8月16日 悩み
颯希「勉強は、どうなの?」
俺 「うーん。まぁ、なんともかな」
これからの進路に俺たちは迷っていた。
颯希「大学どうするの?」
俺 「一応、何個かは探したんだけど、どうだろ?って感じかな」
素直に言うと、そんなに行きたい大学はなかった。
颯希「そうなの?」
不思議そうに俺の方を向いた。
俺 「うん。なんか、まだ実感わいてなくて。

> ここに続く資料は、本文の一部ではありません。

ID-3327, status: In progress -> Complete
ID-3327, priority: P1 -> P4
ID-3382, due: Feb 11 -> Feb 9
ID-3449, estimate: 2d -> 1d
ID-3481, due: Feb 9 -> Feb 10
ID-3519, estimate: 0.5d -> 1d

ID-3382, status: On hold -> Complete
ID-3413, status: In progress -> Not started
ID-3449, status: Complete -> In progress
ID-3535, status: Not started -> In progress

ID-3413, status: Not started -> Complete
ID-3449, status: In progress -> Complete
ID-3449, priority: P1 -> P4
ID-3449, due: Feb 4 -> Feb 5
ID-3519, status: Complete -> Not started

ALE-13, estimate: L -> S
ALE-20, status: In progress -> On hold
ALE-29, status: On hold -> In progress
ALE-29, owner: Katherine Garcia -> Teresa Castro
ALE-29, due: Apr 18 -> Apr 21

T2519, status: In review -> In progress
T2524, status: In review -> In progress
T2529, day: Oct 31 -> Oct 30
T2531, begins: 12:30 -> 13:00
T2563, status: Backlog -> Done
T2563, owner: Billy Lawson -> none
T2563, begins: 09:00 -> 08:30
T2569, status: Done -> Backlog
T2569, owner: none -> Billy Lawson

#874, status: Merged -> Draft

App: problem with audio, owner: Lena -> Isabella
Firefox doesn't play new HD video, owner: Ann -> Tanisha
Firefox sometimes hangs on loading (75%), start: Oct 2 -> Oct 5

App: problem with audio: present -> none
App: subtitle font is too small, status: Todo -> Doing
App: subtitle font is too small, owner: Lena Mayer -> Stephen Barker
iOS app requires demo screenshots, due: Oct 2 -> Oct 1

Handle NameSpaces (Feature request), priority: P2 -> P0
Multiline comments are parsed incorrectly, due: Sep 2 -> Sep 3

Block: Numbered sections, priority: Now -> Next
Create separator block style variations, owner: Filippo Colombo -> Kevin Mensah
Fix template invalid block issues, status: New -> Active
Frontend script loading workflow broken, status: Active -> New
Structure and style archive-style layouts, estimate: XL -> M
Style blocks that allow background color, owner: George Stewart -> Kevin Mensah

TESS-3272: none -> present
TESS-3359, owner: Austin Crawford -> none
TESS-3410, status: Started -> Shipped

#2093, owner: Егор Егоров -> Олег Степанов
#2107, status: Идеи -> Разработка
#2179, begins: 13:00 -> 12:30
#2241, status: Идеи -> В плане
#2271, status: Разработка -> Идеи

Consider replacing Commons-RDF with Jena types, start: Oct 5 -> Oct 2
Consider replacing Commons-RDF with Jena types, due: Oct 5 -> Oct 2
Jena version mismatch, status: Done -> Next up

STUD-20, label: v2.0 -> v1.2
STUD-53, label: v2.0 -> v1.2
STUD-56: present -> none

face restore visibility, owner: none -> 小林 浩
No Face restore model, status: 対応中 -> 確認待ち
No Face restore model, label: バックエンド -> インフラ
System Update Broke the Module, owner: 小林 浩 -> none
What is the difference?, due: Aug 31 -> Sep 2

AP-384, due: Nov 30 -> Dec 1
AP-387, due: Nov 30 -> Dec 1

颯希みたいにもう少し目指すところを決めていきたかな」
高校野球で燃え尽きてしまった俺は、これからどうしたらいいのだろうか?まだ、わからないでいた。
颯希「守ならできると思うよ」
俺 「目標さえ見つかればなんとかなると思うんだけどな」
颯希「一旦、考えるのやめたら?」
よくわからなかった。
俺 「どういうこと?」
颯希「考えすぎたら、行動にうつせなくなるよ」
俺 「あー、そういうことね」
なんとなく、颯希の言いたいことが理解できた。
颯希「もうすぐで、夏休みも終わるしどっか行ってきたら?」
そんなことを言われてもな。
俺 「どっかねぇ、、、、、」
颯希「これも、ピンとこないかな?」
ピンとこない。
俺 「例えば、どうしたらいいの?」
颯希「そうだな、、、、。オープンキャンパス行くとかは?」
オープンキャンパスかぁ。たしかに、そんなものもあるな。
俺 「ああ、なるほどな」
颯希「なんか、そういう感じじゃない?」
俺 「じゃあ、やってみようかな」
颯希は、いつも前向きな言葉をくれる。
颯希「それがいいと思うよ
俺 「ありがとう、ちょっと考えてみるわ」
颯希「よかった、守のヒントなって」
とても嬉しそうにしてれた。
俺 「颯希は、頭がいいから、助かるわ」
颯希「いや、守は、勉強してないからでしょ。本当は、賢いんだから」
颯希の中で、俺は賢いという風になっていた。
俺 「いやいや、昔から颯希には敵わないって」
颯希「そうかな?中学校の頃は、同じだったじゃない?」
俺 「それは、ないよ」
この話になると、いつと中学校時代の話が出てくる。
颯希「そうかな?」
俺 「そうだよ」
颯希は、おどけながら俺の方を向いた。
颯希「私の守の学力は、昔のままなのか。ハハハ」
今日も笑顔だった。やっぱり俺には颯希しかいない。そう思えた瞬間だった。